By Davide Barbuscia
DUBAI (Reuters) – Saudi Arabia should consider raising a value added tax (VAT) to 10% from the current 5%, the International Monetary Fund (IMF) said, stressing the importance for the world’s top oil exporter to improve its fiscal position amid lower crude prices.
In a report dated June and published on Monday, the IMF said that a tighter fiscal policy was needed, as the Saudi budget deficit is projected to widen.
Saudi Arabia, the Middle East’s largest economy, remains dominated by hydrocarbon revenues despite Crown Prince Mohammed bin Salman’s assertion that he aims to diversify.
The Gulf state recently restrained crude production by more than called for by an OPEC-led supply deal to support oil markets, but slowing oil demand and the weakening global economy have kept prices under pressure.
This is weighing on the kingdom’s economic growth, with some economists forecasting a contraction this year.
The IMF expects the budget deficit to increase this year to 6.5% of gross domestic product (GDP) from 5.9% of GDP in 2018 as higher government expenditure is likely to curb the upside of stronger non-oil economic growth.
Saudi Arabia introduced a 5% VAT in January 2018 to improve non-oil revenue generation after a plunge in oil prices from mid-2014 bruised its revenues.

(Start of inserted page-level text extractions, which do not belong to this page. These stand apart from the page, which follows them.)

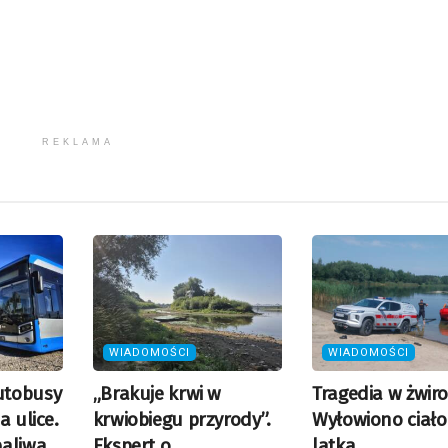
REKLAMA
WIADOMOŚCI
WIADOMOŚCI
utobusy
„Brakuje krwi w
Tragedia w żwiro
a ulice.
krwiobiegu przyrody”.
Wyłowiono ciało
paliwa
Ekspert o
latka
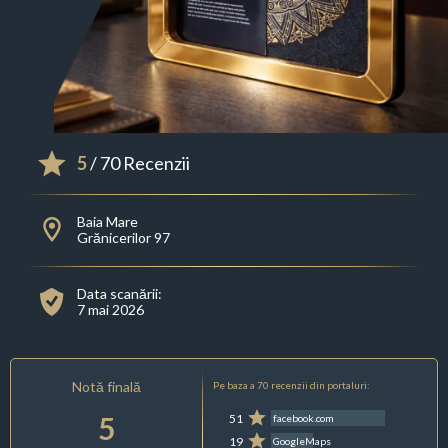
5
/ 70 Recenzii
Baia Mare
Grănicerilor 97
Data scanării:
7 mai 2026
Notă finală
Pe baza a 70 recenzii din portaluri:
5
51
facebook.com
19
GoogleMaps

As part of a series of fiscal consolidation measures, the IMF “suggested that consideration be given to raising the VAT rate from 5 to 10 percent” in consultation with the Gulf Cooperation Council bloc which agreed introduction of VAT.
SHIFT TO GROWTH
Government expenditure rose 6% in the first half of the year from the same period in 2018, broadly in line with a budgetary target of increasing spending by 7% in 2019 to spur growth.
The fund said that “the fiscal pendulum had swung too far toward supporting near term growth and reform implementation” and that the authorities’ plan to balance the budget by 2023 was reliant on optimistic oil price assumptions.
“If oil prices fall sharply, the country would face large fiscal deficits, but with weaker fiscal buffers than in 2014.”
According to Jean-Michel Saliba, MENA economist at Bank of America Merrill Lynch (NYSE:), the kingdom’s “policy-making priority shift to growth” complicates fiscal consolidation.
“The gradual and sticky move higher in the fiscal breakeven oil price, coupled with the relative erosion of fiscal buffers since 2014, has increased the economic vulnerability to a sustained drop in oil prices,” he said.
The government would balance its budget if oil prices were at $93, according to Saliba. Earlier this year the IMF said the kingdom would need oil at $80-$85 a barrel to balance the budget.